▶ **DIRECTIONS FOR THIS TASK**: Identify every line in the material below that contains the string "from", matching case exactly, and copy each such line.

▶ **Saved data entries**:
|---|

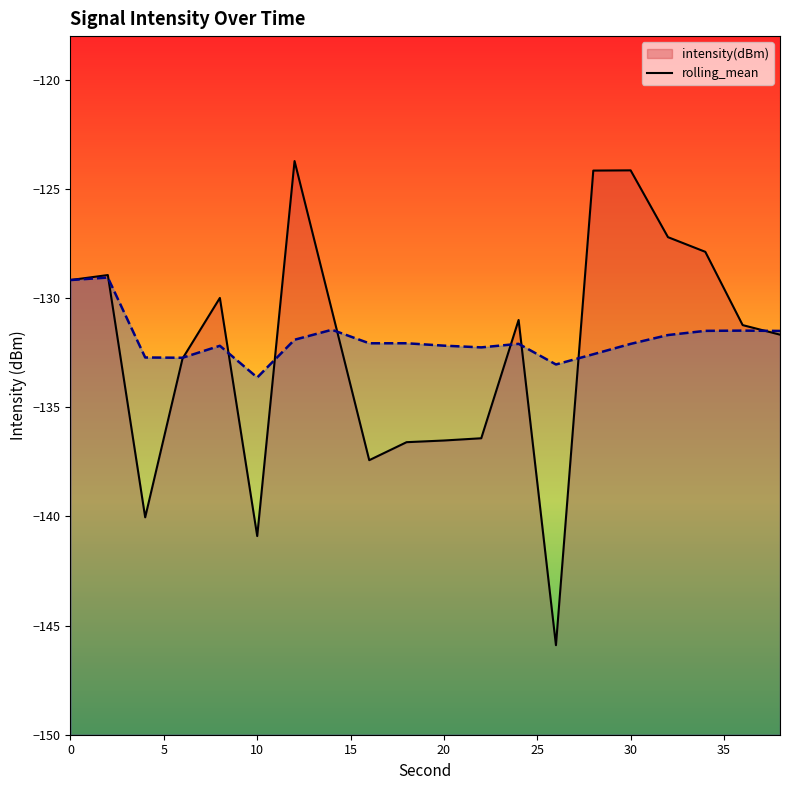

What is the average value of the intensity(dBm) series?

-132.3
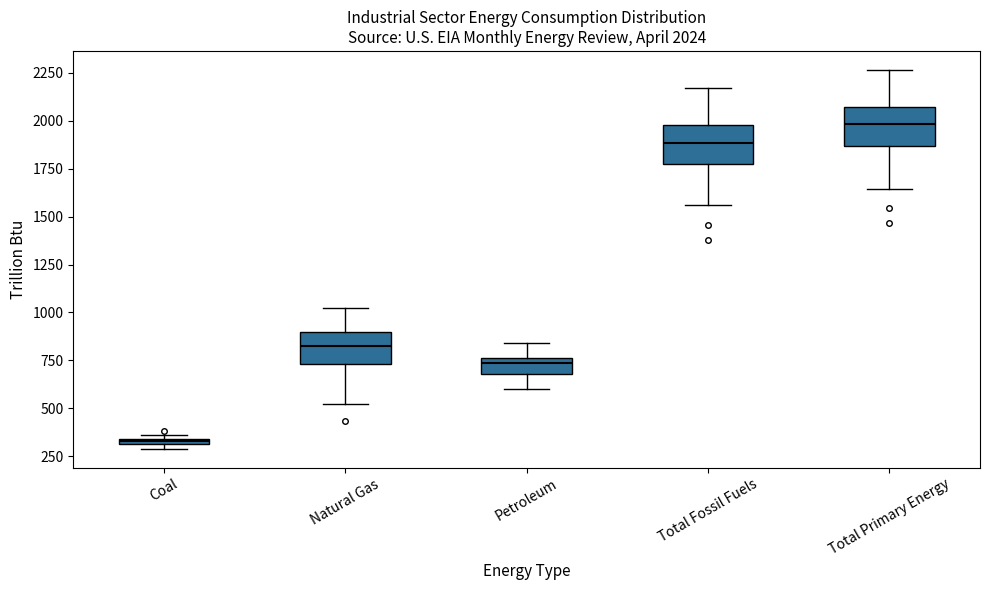

Which box's median line is the lowest?

Coal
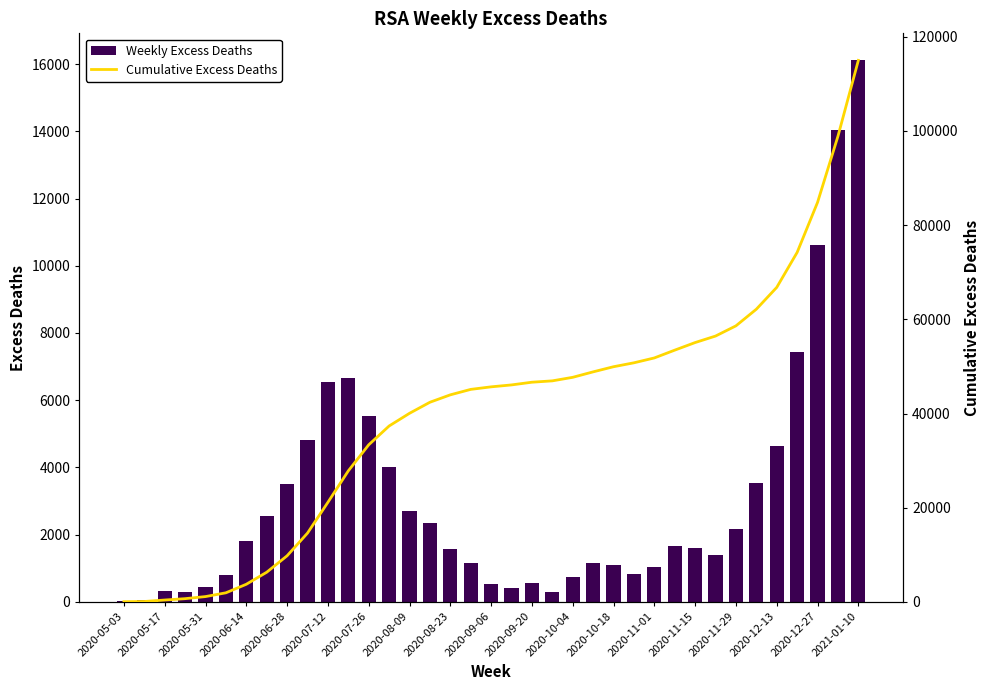

Which category has the lowest value across all series?

2020-05-03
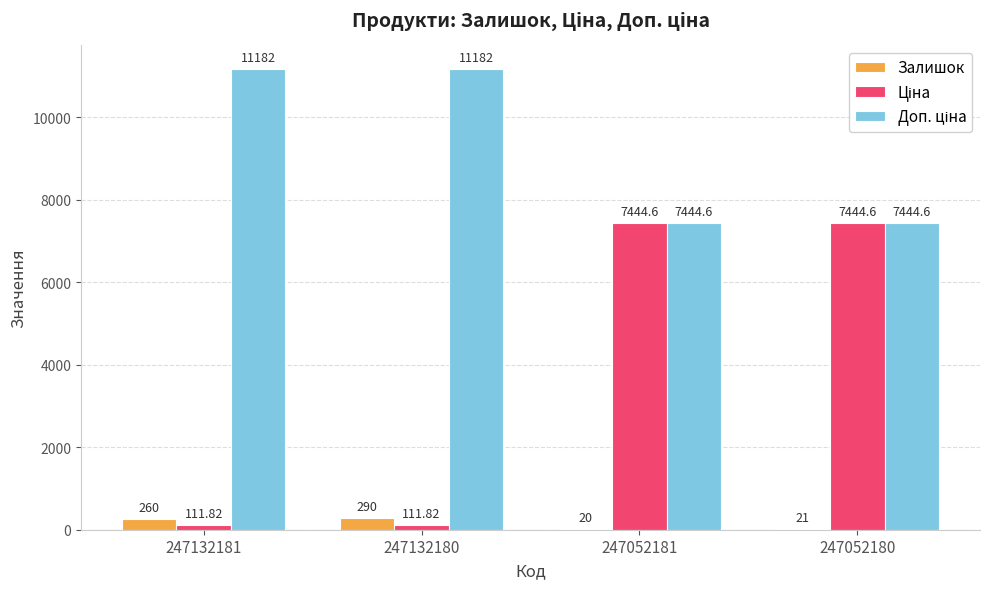

At which category is the sum across all series the highest?

247052180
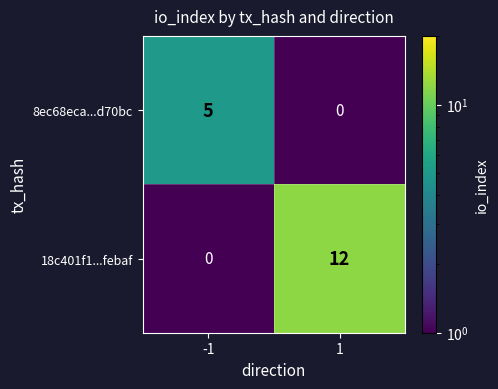

Count the number of categories in the chart.

2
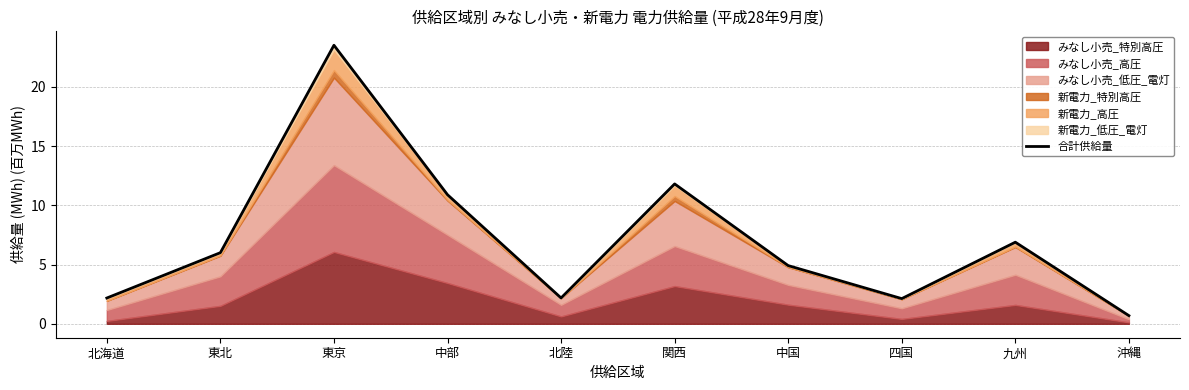

What position from the left is 東京?

3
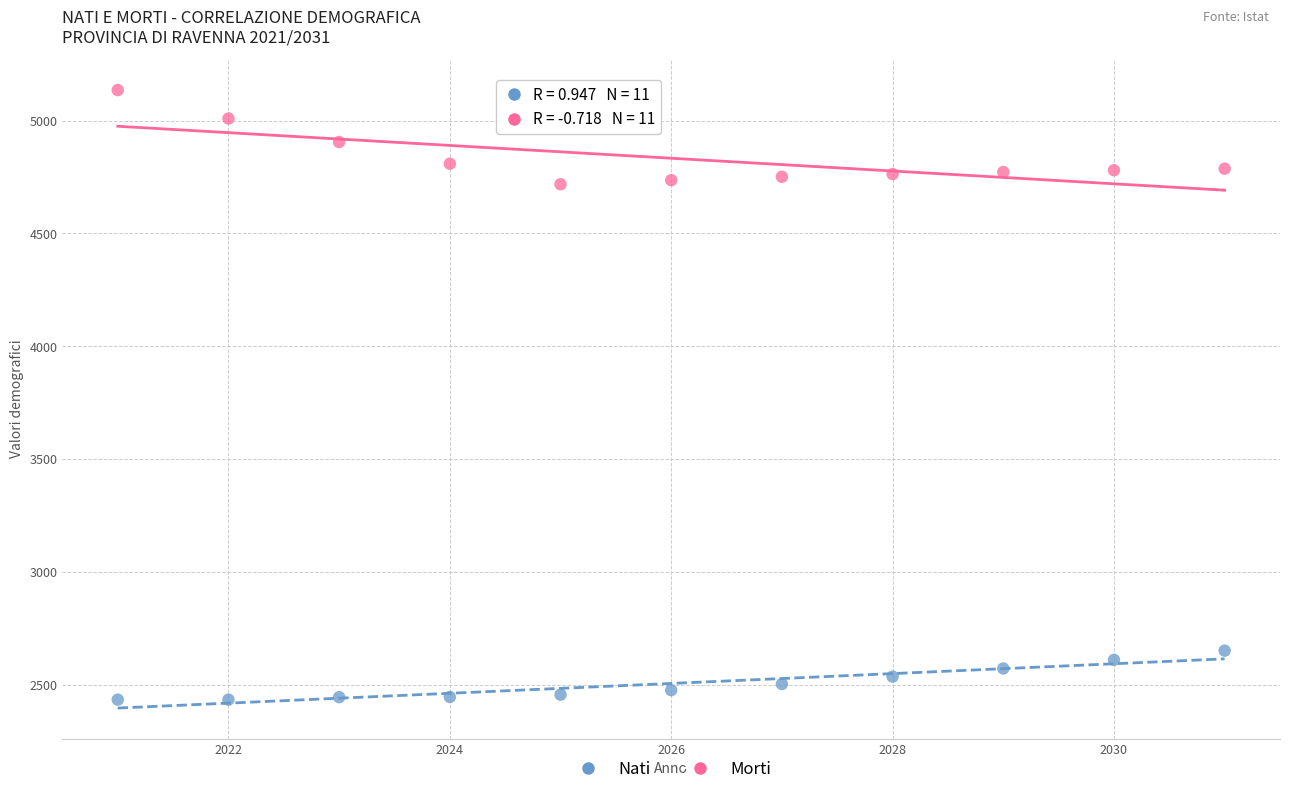

Across all data points, what is the range of Y values (max minus min)?

2699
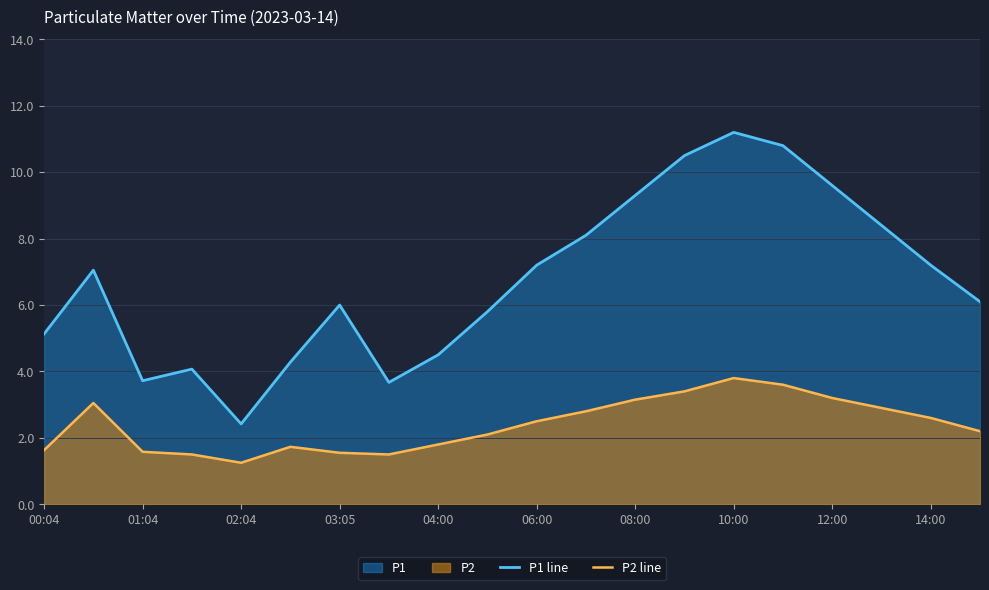

At which label does P2 line reach its minimum?

02:04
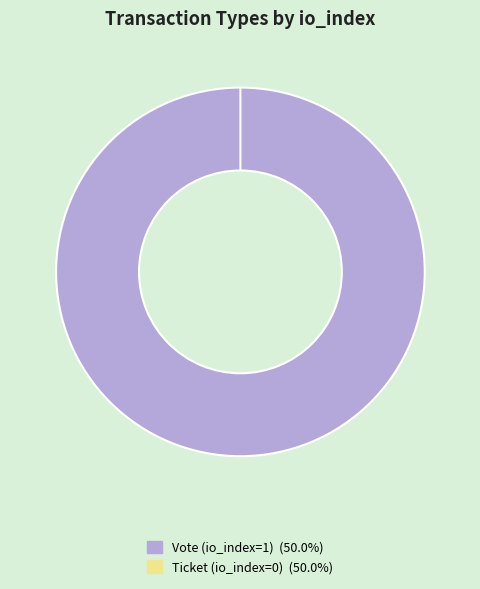

To the nearest percent, what is the average slice percentage?

50%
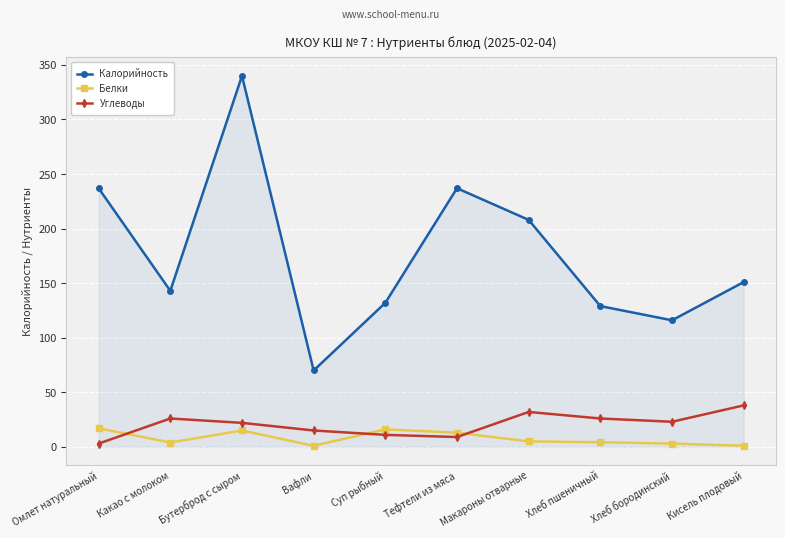

Rank the series at Какао с молоком from highest to lowest value.

Калорийность, Углеводы, Белки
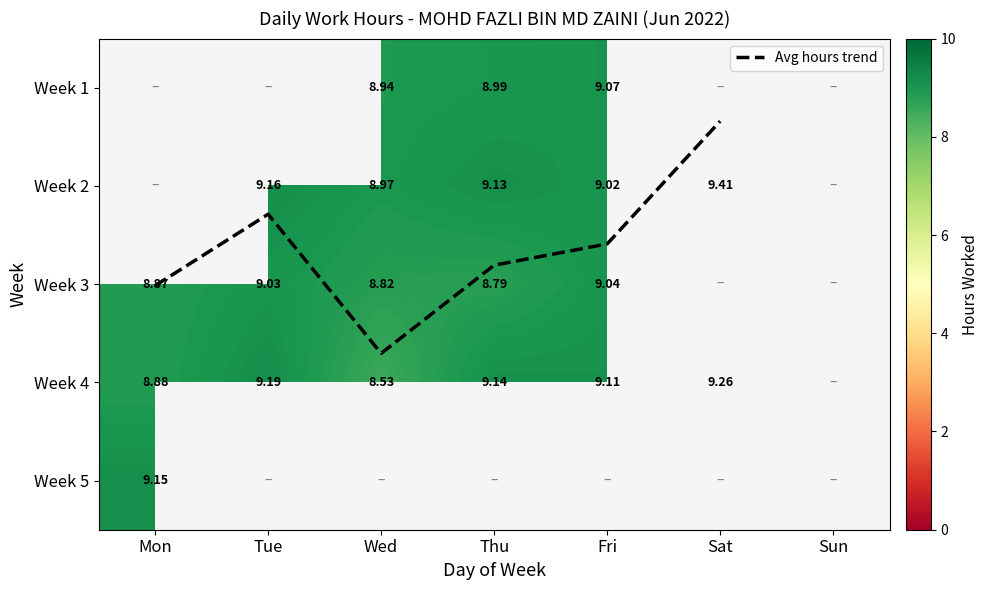

What is the greatest value displayed?

9.4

|---|

▶ **REPLY TO THE EXERCISE**:
What position from the left is 東京?
Rank the series at Какао с молоком from highest to lowest value.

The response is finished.